Fairness is so very often lacking in this world that god supposedly oversees and controls. Over and over, historically and today, good things happen to bad people and bad things happen to good people. Six million Jews were killed in Europe in the 1930s and 1940s. Their crime? An accident of birth. One or more of their parents or grandparents were Jewish. And of those Nazis who carried out the slaughter, or performed grotesque medical experiments on the Jews? Most of the common soldiers were never punished after the war, and a number of the Nazi leaders made it to South America and lived long, bountiful lives before being caught, and some were never caught. Seeing this, how are we to think about god’s appreciation of fairness?
Inevitably, some Christian reading this is going to claim that I just don’t understand the “mystery of god.” It will never occur to him that perhaps Bible-god is a lousy teacher because the Bible is simply not his Word. Bible-god insists that he wants us to believe, and that we have no other gods before him, yet he does ridiculously unfair things, making us suspect his sanity and, indeed, his existence.
We humans are deeply infused with a sense of - and need for – fairness. Why? And where does it come from? That Bible-god, who supposedly created us in his image, is so sorely lacking in this respect, convinces me that this creation story is false. We are not the creations, the “images” of such a self-absorbed, unsympathetic brute. We are far too concerned with fairness to be directly related.

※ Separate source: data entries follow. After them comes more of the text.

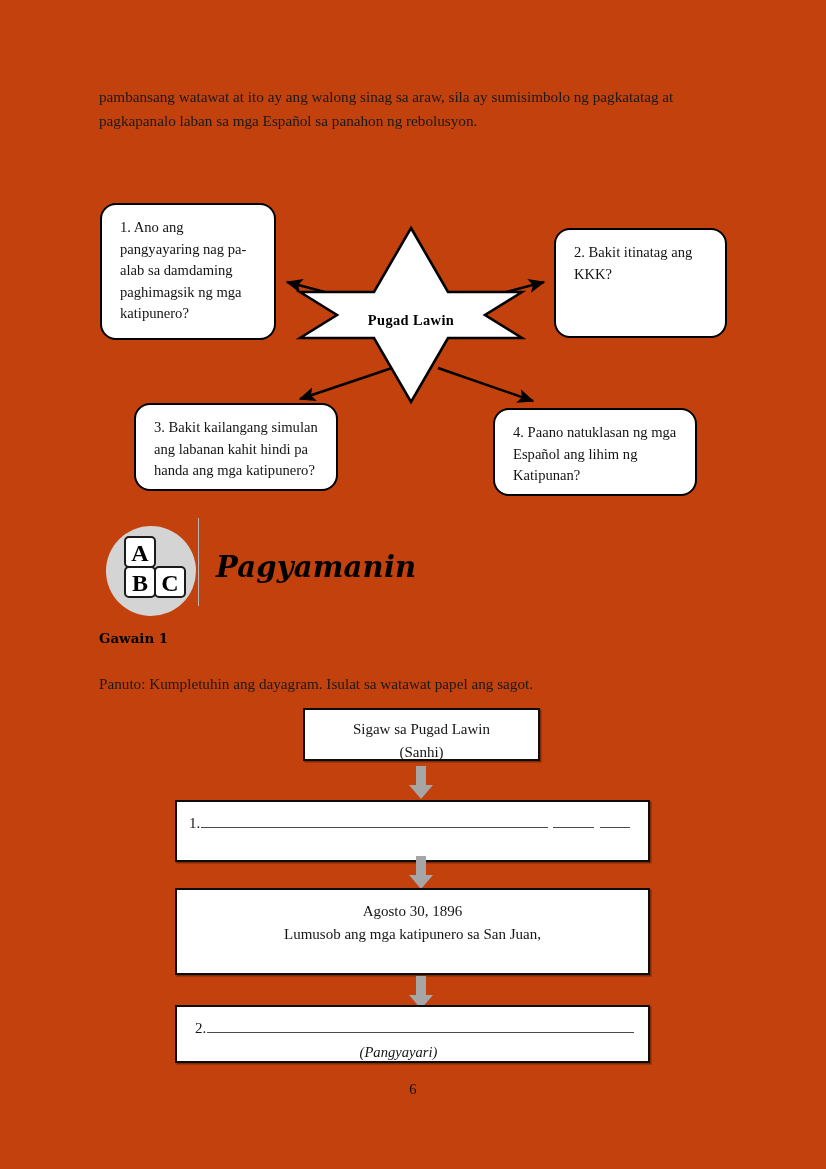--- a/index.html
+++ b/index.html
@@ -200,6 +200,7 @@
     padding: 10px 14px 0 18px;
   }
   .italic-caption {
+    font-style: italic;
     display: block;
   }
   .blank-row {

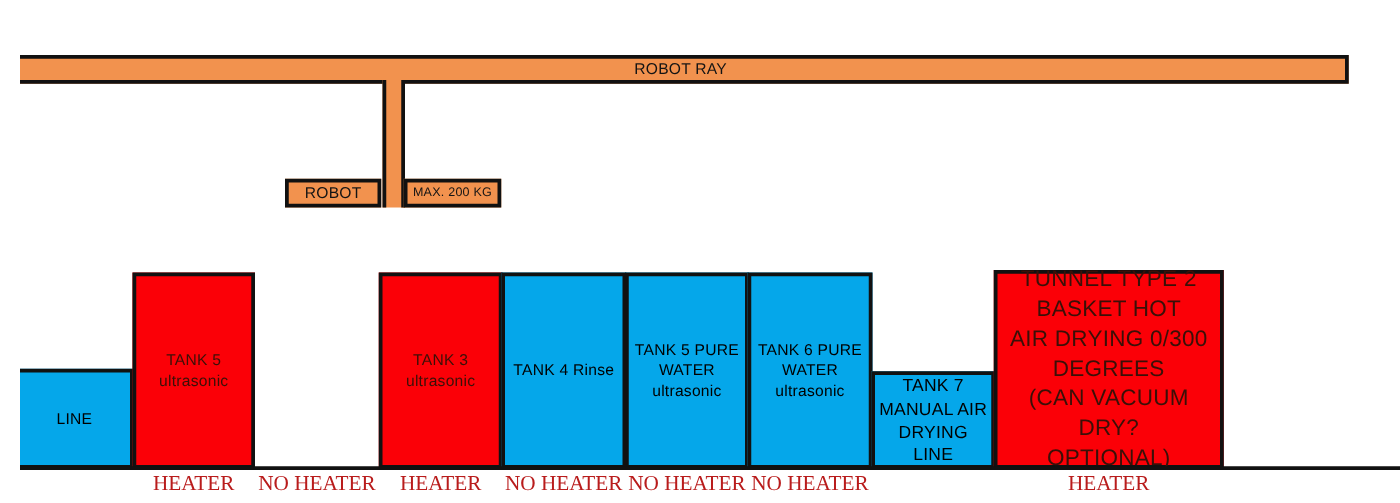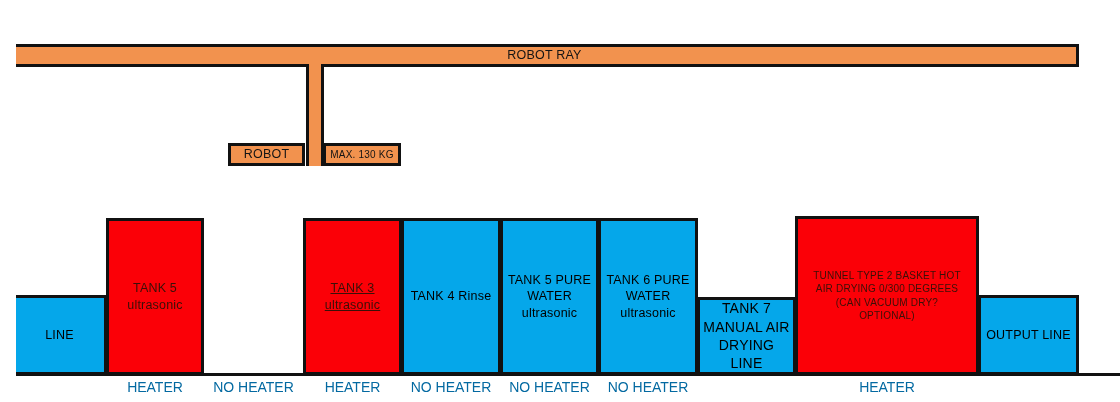--- a/index.html
+++ b/index.html
@@ -134,7 +134,7 @@
   </div>
 
   <div class="blk orange" id="robot-capacity-box">
-    <span class="txt">MAX. 130 KG</span>
+    <span class="txt">MAX. 200 KG</span>
   </div>
 
   <div class="blk blue endline" id="input-line">

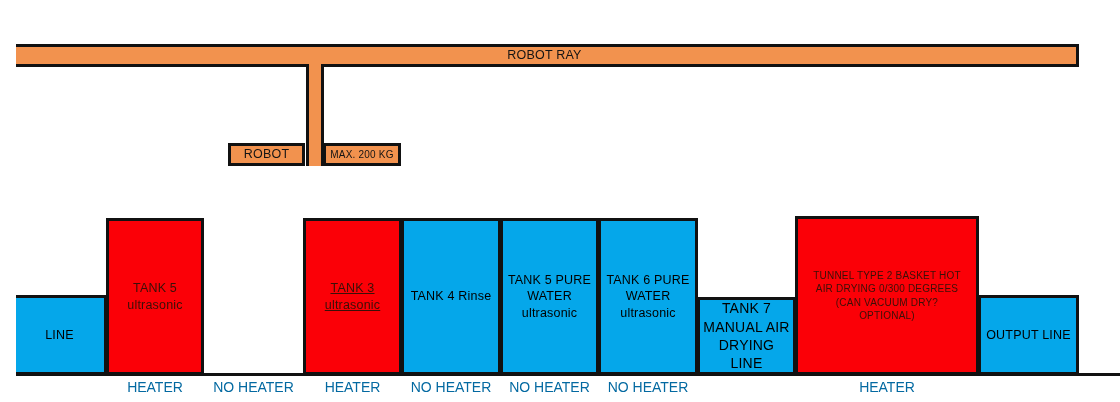--- a/index.html
+++ b/index.html
@@ -91,7 +91,7 @@
     top: 216px;
     width: 184px;
     height: 159px;
-    font-size: 10px;
+    font-size: 18px;
   }
   #output-line { left: 962px; width: 101px; }
 

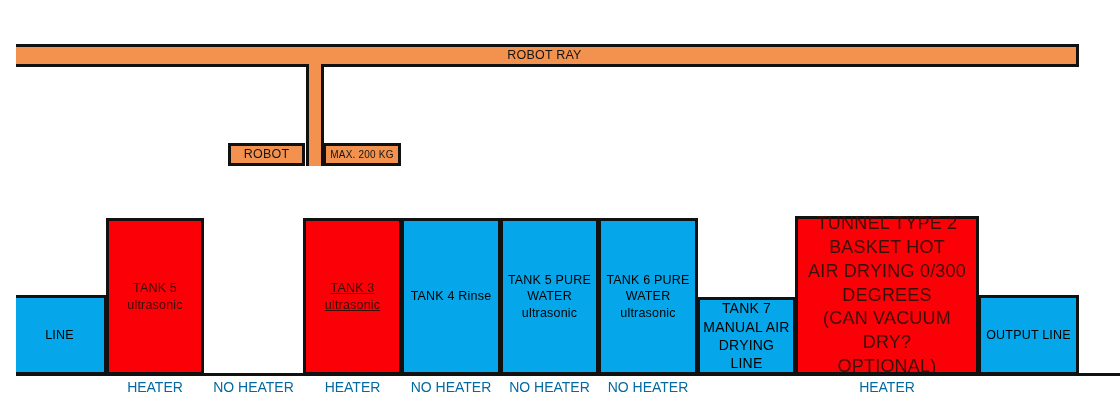--- a/index.html
+++ b/index.html
@@ -81,7 +81,7 @@
   #input-line   { left: -4px;  width: 95px; }
   #tank-1 { left: 90px;  width: 98px; }
   #tank-2 { left: 187px; width: 101px; }
-  #tank-3 { left: 287px; width: 99px; text-decoration: underline;  }
+  #tank-3 { left: 287px; width: 99px;  }
   #tank-4 { left: 385px; width: 100px; align-items: center; }
   #tank-5 { left: 484px; width: 99px;  }
   #tank-6 { left: 582px; width: 100px; }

Bible-god is horrendously unfair in the Bible, over and over, chapter after chapter, from Genesis through Revelation. Even if this god were real, it would not be deserving of worship. I am forced to conclude that those who believe in a loving god, based on the Bible, are deluded, or just not paying attention. A truly loving and perfect god would simply not make a habit of being unfair. That is contradictory and makes no sense at all.